DIRECTIONS FOR THIS TASK |
When you retype the records that follow, keep each word as it is and drop any pictures.

### DATA RECORDS ###

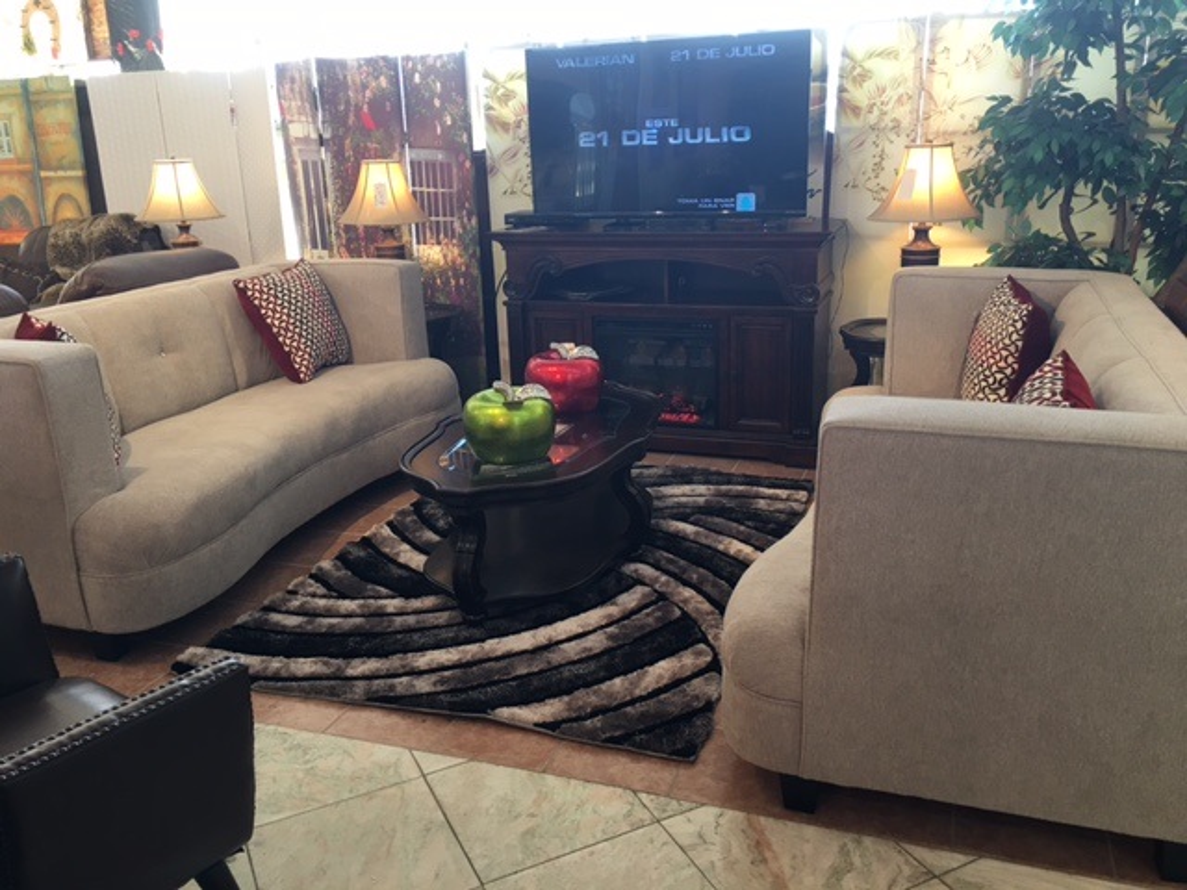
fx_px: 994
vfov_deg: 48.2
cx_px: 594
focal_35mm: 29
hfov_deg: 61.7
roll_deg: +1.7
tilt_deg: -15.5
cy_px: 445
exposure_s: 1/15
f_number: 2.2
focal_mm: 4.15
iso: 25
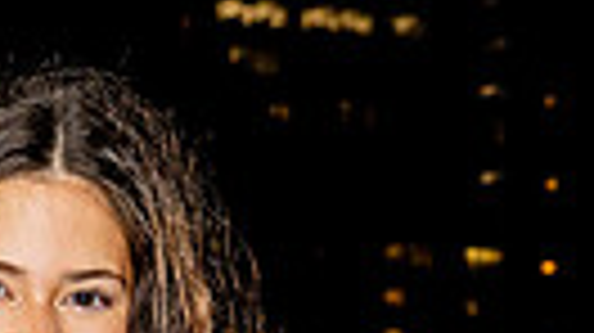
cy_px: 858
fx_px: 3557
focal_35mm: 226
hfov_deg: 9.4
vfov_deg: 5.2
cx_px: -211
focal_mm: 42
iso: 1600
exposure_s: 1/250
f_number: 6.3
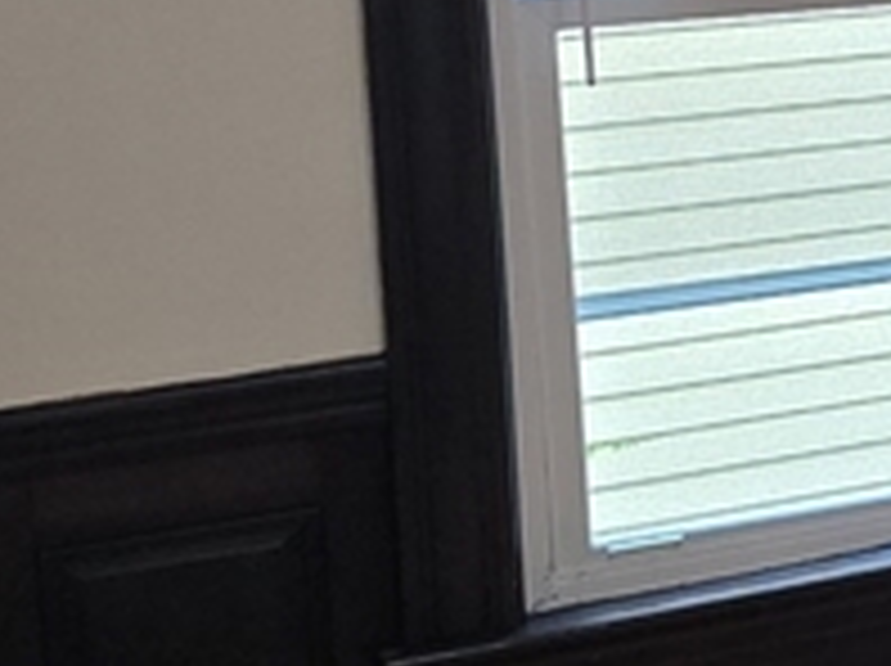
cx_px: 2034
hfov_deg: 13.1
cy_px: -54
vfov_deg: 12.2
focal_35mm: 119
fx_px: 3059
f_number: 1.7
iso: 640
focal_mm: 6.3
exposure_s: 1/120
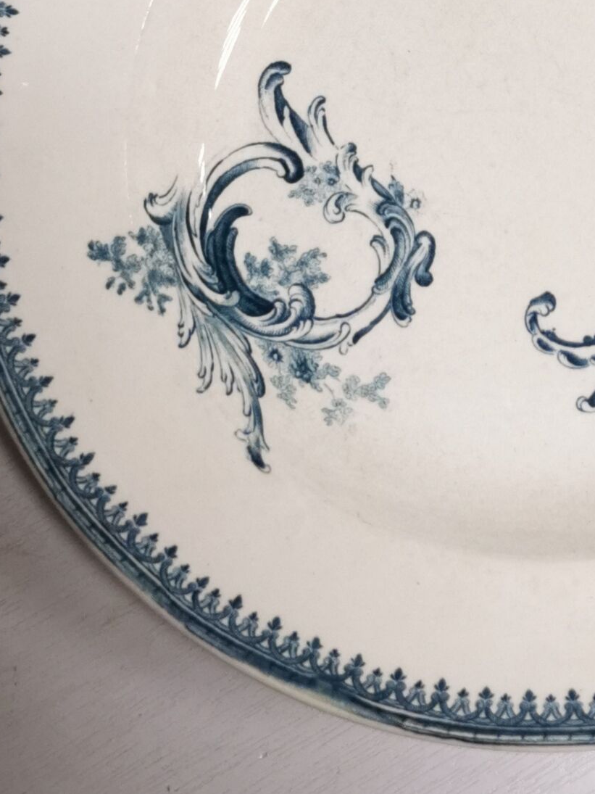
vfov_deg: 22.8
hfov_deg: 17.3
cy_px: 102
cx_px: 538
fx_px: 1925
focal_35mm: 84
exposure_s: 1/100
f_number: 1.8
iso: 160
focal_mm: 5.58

###

EXERCISE RESULT |
fx_px: 994
vfov_deg: 48.2
cx_px: 594
focal_35mm: 29
hfov_deg: 61.7
roll_deg: +1.7
tilt_deg: -15.5
cy_px: 445
exposure_s: 1/15
f_number: 2.2
focal_mm: 4.15
iso: 25
cy_px: 858
fx_px: 3557
focal_35mm: 226
hfov_deg: 9.4
vfov_deg: 5.2
cx_px: -211
focal_mm: 42
iso: 1600
exposure_s: 1/250
f_number: 6.3
cx_px: 2034
hfov_deg: 13.1
cy_px: -54
vfov_deg: 12.2
focal_35mm: 119
fx_px: 3059
f_number: 1.7
iso: 640
focal_mm: 6.3
exposure_s: 1/120
vfov_deg: 22.8
hfov_deg: 17.3
cy_px: 102
cx_px: 538
fx_px: 1925
focal_35mm: 84
exposure_s: 1/100
f_number: 1.8
iso: 160
focal_mm: 5.58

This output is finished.